# Ah ... the 80s!



## compur (Dec 5, 2008)

I came across this beast while cleaning out my "junk room."







Back in the 1980s when auto-focus was first being applied to SLRs, some
pretty complex designs came out of Japan. This is a Chinon CE-5 with an
AF zoom, motor drive and data back.  Look at all those buttons!

The AF was done with the help of the "double barrel" IR sensors on the
lens.  It makes the camera so front-heavy it won't stand on its own.

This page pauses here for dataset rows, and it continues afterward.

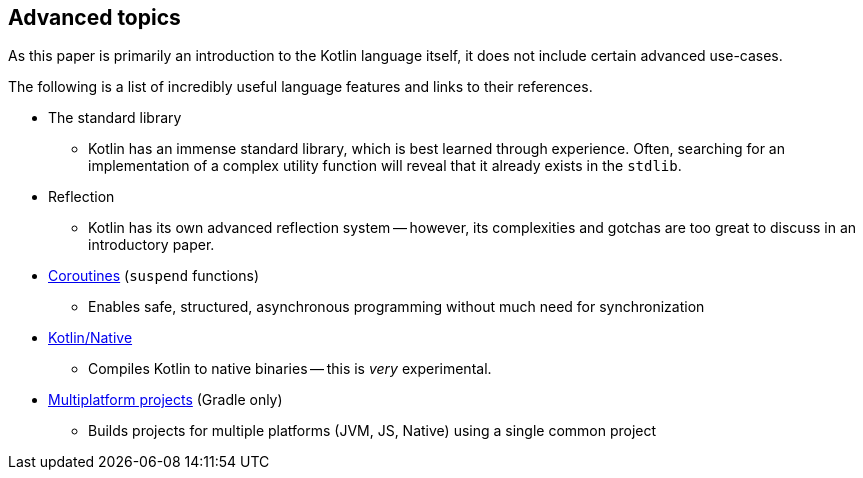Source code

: == Advanced topics

As this paper is primarily an introduction to the Kotlin language itself, it does not include certain advanced use-cases.

The following is a list of incredibly useful language features and links to their references.

- The standard library
* Kotlin has an immense standard library, which is best learned through experience.
Often, searching for an implementation of a complex utility function will reveal that it already exists in the ``stdlib``.
- Reflection
* Kotlin has its own advanced reflection system -- however, its complexities and gotchas are too great to discuss in an introductory paper.
- https://kotlinlang.org/docs/reference/coroutines/coroutines-guide.html[Coroutines] (``suspend`` functions)
* Enables safe, structured, asynchronous programming without much need for synchronization
- https://kotlinlang.org/docs/reference/native/faq.html[Kotlin/Native]
* Compiles Kotlin to native binaries -- this is _very_ experimental.
- https://kotlinlang.org/docs/reference/building-mpp-with-gradle.html[Multiplatform projects] (Gradle only)
* Builds projects for multiple platforms (JVM, JS, Native) using a single common project
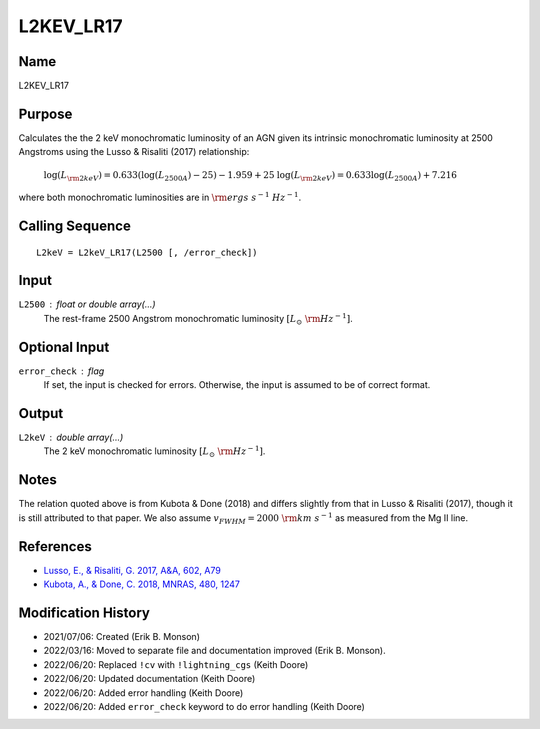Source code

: L2KEV_LR17
==========

Name
----
L2KEV_LR17

Purpose
-------
Calculates the the 2 keV monochromatic luminosity of an AGN 
given its intrinsic monochromatic luminosity at 2500
Angstroms using the Lusso & Risaliti (2017) relationship:

    :math:`\log(L_{\rm 2keV}) = 0.633 (\log(L_{2500A}) - 25) - 1.959 + 25` 
    :math:`\log(L_{\rm 2keV}) = 0.633 \log(L_{2500A}) + 7.216`

where both monochromatic luminosities are in :math:`\rm ergs\ s^{-1}\ Hz^{-1}`.

Calling Sequence
----------------
::

    L2keV = L2keV_LR17(L2500 [, /error_check])

Input
-----
``L2500`` : float or double array(...)
    The rest-frame 2500 Angstrom monochromatic luminosity
    :math:`[L_\odot\ {\rm Hz}^{-1}]`.

Optional Input
--------------
``error_check`` : flag
    If set, the input is checked for errors. Otherwise, the input is
    assumed to be of correct format.

Output
------
``L2keV`` : double array(...)
    The 2 keV monochromatic luminosity :math:`[L_\odot\ {\rm Hz}^{-1}]`.

Notes
-----
The relation quoted above is from Kubota & Done (2018) and differs
slightly from that in Lusso & Risaliti (2017), though it is still
attributed to that paper. We also assume 
:math:`v_{FWHM} = 2000\ {\rm km\ s}^{-1}` as measured from the Mg II line.

References
----------
- `Lusso, E., & Risaliti, G. 2017, A&A, 602, A79 <https://ui.adsabs.harvard.edu/abs/2017A%26A...602A..79L/abstract>`_
- `Kubota, A., & Done, C. 2018, MNRAS, 480, 1247 <https://ui.adsabs.harvard.edu/abs/2018MNRAS.480.1247K/abstract>`_

Modification History
--------------------
- 2021/07/06: Created (Erik B. Monson)
- 2022/03/16: Moved to separate file and documentation improved (Erik B. Monson).
- 2022/06/20: Replaced ``!cv`` with ``!lightning_cgs`` (Keith Doore)
- 2022/06/20: Updated documentation (Keith Doore)
- 2022/06/20: Added error handling (Keith Doore)
- 2022/06/20: Added ``error_check`` keyword to do error handling (Keith Doore)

I don't even know what all those buttons do: 







There was also a radio remote for it which I don't have:





Anyway, the camera didn't really catch on.

BTW, this is not meant to criticize Chinon.  They actually made some 
nice 35mm cameras that remain as very good bargains today. I 
especially like some of their early M42 cameras with Copal Square
shutters.  Among the best screw-mount cameras ever made, IMO.
They were sold under various brand names.


----------



## Big Mike (Dec 5, 2008)

Looks like you could do your math homework with that thing 

I've got this in my collection...I don't know the age of it...but it sure screams 80s to me.


----------



## MikeBcos (Dec 5, 2008)

I lusted after that Chinon when it came out, being in high school though there was no way I could afford it, I was quite happy with my Konica FT1 though.

I never liked databacks, I couldn't understand wanting writing across your photographs.


----------



## malkav41 (Dec 6, 2008)

The Pastel Pink definitely shreaks 80'S! And the bag is just "Tres Chic"!


----------



## rom4n301 (Dec 6, 2008)

OMG.. that CE-5 is  beast


----------



## AtlPikMan (Dec 6, 2008)

Big Mike said:


> I've got this in my collection...I don't know the age of it...but it sure screams 80s to me.


 
I can see you now Big Mike, Hanging Out @ "The Mall" with it hung around your neck, Looking Totally Awesome...


----------



## MikeBcos (Dec 6, 2008)

Big Mike said:


> Looks like you could do your math homework with that thing
> 
> I've got this in my collection...I don't know the age of it...but it sure screams 80s to me.



A quick Google shows it was introduced in 1988, as well as the pink and grey you have it came in Red and grey, in Pink and blue as a Barbie version and later in Pink, green and blue as a Spice Girls version.


----------



## usayit (Dec 6, 2008)

Wow that's nice....  reminds me of my Pentax ME-F:
http://www.thephotoforum.com/forum/showthread.php?t=29492


Mike,...  you should take that polaroid out... IT's so you!


----------



## JC1220 (Dec 6, 2008)

Big Mike said:


> Looks like you could do your math homework with that thing
> 
> I've got this in my collection...I don't know the age of it...but it sure screams 80s to me.


 
Wow, you can put that right next to the Swatch phone I bought my sister for Christmas one year! Gotta love the 80's!


----------



## christopher walrath (Dec 7, 2008)

Whoa, Mike.  I had no idea.


----------



## Mitica100 (Dec 7, 2008)

^
:lmao::lmao::lmao::lmao:
:lmao::lmao::lmao::lmao:


----------



## alexkerhead (Dec 10, 2008)

That Chinon is badass, compur!


----------



## viridari (Dec 10, 2008)

Big Mike said:


> I've got this in my collection...I don't know the age of it...but it sure screams 80s to me.



 The only thing missing is a matching set of leg warmers!


----------



## Battou (Dec 10, 2008)

compur said:


> BTW, this is not meant to criticize Chinon.  They actually made some
> nice 35mm cameras that remain as very good bargains today. I
> especially like some of their early M42 cameras with Copal Square
> shutters.  Among the best screw-mount cameras ever made, IMO.
> They were sold under various brand names.



I agree with that, I love my Chinon CS. It's Copal Square Chinon and a damn relyable camera, it's the only M-42 mount camera I still use.



Big Mike said:


> Looks like you could do your math homework with that thing
> 
> I've got this in my collection...I don't know the age of it...but it sure screams 80s to me.



Nice....and to think I was considering pink for my AE-1.


----------